Monday, Nov. 10, 1986
Up the Creek the Mission
By RICHARD SCHICKEL
Here is a movie betrayed by its own central image: South America's Iguazu Falls. Beautiful and powerful, the falls possess both an awesome mystery and an epic grandeur that only a great film could hope to duplicate. The Mission, a collaboration between the director of The Killing Fields and the writer of A Man for All Seasons (among other big machines), is not nearly up to the challenge.
The falls serve the picture as a moral and geographical dividing line. Above them, in 18th century Paraguay, live the Guarani Indians, which the movie asks us to believe were converted to Christianity by Jesuit missionaries without damage to their Rousseauean innocence. Below the falls lies an unpleasant civilization, composed of Spanish and Portuguese colonists bent on enslaving the Indians if they can drive out their priestly protectors.

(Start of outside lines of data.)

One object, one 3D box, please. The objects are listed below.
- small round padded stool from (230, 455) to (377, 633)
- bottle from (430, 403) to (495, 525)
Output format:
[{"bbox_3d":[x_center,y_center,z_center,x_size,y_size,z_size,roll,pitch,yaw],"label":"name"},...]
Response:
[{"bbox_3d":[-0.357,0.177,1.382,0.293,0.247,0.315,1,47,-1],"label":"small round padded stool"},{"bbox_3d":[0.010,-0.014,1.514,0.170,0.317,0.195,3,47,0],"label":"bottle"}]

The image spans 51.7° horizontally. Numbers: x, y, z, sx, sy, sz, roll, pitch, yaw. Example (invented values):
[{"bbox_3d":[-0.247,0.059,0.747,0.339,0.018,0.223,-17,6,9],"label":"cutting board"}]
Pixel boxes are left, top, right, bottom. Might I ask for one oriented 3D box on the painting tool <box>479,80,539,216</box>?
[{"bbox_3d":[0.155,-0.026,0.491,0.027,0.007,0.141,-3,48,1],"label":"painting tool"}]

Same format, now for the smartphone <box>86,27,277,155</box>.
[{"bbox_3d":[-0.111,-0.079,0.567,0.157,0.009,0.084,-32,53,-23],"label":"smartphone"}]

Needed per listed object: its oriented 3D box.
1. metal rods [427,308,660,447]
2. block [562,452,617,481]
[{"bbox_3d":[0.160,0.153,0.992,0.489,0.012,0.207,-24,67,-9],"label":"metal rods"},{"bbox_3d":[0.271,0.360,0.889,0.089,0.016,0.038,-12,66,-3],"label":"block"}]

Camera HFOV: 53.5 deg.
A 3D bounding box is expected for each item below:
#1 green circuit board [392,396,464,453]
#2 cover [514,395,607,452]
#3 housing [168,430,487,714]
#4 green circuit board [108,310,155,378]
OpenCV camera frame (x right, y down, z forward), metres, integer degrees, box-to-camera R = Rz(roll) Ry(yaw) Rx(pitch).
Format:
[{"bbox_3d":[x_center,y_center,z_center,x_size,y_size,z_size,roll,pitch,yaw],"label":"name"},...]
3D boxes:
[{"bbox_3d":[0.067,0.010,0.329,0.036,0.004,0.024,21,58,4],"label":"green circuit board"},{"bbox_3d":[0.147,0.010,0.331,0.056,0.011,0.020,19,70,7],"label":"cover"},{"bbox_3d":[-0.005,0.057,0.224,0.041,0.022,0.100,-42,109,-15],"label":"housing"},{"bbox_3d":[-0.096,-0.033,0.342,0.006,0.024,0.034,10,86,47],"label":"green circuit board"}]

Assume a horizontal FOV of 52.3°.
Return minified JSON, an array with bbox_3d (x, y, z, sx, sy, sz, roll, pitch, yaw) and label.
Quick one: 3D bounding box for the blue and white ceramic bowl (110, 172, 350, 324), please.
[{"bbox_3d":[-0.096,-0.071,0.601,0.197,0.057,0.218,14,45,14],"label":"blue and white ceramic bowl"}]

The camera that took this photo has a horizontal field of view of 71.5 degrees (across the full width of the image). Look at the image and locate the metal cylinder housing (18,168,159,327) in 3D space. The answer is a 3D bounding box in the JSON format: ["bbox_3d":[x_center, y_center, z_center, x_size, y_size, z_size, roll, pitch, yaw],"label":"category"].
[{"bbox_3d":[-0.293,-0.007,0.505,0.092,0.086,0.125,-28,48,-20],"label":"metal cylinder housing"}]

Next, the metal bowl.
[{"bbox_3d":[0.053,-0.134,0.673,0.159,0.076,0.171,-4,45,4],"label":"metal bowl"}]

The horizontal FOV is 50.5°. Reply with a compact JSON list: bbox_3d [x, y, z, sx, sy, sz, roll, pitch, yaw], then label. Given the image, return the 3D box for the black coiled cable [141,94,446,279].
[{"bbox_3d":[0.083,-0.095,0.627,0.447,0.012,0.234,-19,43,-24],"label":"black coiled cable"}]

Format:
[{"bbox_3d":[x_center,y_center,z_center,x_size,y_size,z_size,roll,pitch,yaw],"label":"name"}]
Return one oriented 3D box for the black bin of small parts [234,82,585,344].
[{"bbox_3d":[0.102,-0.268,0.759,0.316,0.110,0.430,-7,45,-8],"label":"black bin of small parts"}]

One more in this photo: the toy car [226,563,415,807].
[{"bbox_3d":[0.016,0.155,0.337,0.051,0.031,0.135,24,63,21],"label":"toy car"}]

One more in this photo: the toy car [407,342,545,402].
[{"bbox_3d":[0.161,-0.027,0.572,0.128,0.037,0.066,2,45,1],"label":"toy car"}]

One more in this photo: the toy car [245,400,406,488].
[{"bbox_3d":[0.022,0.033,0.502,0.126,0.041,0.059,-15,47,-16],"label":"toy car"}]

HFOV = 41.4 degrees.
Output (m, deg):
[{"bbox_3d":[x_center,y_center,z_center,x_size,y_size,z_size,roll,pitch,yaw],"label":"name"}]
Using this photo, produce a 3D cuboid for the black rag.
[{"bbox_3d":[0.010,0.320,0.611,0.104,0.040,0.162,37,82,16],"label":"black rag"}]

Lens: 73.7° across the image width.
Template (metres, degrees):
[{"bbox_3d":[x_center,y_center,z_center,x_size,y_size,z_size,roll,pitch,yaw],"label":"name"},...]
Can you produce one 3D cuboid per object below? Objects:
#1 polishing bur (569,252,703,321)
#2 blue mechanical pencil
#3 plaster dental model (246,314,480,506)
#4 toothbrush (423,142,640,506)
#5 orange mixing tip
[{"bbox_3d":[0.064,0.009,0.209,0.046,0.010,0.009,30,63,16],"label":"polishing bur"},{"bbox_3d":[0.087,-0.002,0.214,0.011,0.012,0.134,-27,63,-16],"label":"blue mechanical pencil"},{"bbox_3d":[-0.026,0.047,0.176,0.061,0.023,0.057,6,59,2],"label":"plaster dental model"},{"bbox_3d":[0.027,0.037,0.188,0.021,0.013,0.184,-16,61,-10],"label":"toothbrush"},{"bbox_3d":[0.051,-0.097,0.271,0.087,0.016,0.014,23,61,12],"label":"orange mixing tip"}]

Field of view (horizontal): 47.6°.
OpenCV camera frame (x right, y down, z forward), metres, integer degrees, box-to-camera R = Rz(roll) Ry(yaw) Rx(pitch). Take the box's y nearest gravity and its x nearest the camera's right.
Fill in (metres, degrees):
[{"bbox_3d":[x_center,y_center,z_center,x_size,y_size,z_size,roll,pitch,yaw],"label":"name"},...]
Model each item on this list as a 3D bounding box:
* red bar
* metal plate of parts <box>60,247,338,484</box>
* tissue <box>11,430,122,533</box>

Most prominent among the Jesuits is Father Gabriel, a sort of premature liberation theologian, portrayed with unpersuasive piety by Jeremy Irons. Most interesting among them is Rodrigo Mendoza (Robert De Niro), whose spiritual progress gives the movie such modest narrative force and particularized human interest as it has. Discovered doing a little free-lance slaving, Mendoza soon kills his brother in a quarrel, succumbs to righteous guilt and then struggles to atone. To abase himself while scaling the side of the falls as the good father's newest acolyte, Mendoza insists on toting a heavyweight bag of arms, armor and other accoutrements of civilization. This junk boldly symbolizes the burden of his sins, and watching Mendoza struggle with it, we do not know whether to weep or laugh. But we savor this psychological ambiguity in a movie that is generally much more intent on mining a vague political message from a backwoods imperialist tragedy.
The rest of the time we are left in no doubt about anything. The churchmen are saintly in their lack of guile; the Indians are all joyous children, born to be victimized; the settlers are political schemers and oppressive brutes. You can smell the concluding massacre coming for hours. The film's story may be historically true, and it may provide an apt analogue of current conditions in many parts of the Third World. But one suspects liberal show biz, carried away by its high-mindedness, of bending history to its own sanctimonious purposes. Dramatically too The Mission is a drag, almost as much as those Old Hollywood films like Stanley and Livingstone that mindlessly extolled colonialism's virtues. Indeed, this movie is rather worse than those benighted bio-pics because it confuses the importance of its subject with its own smug self-importance.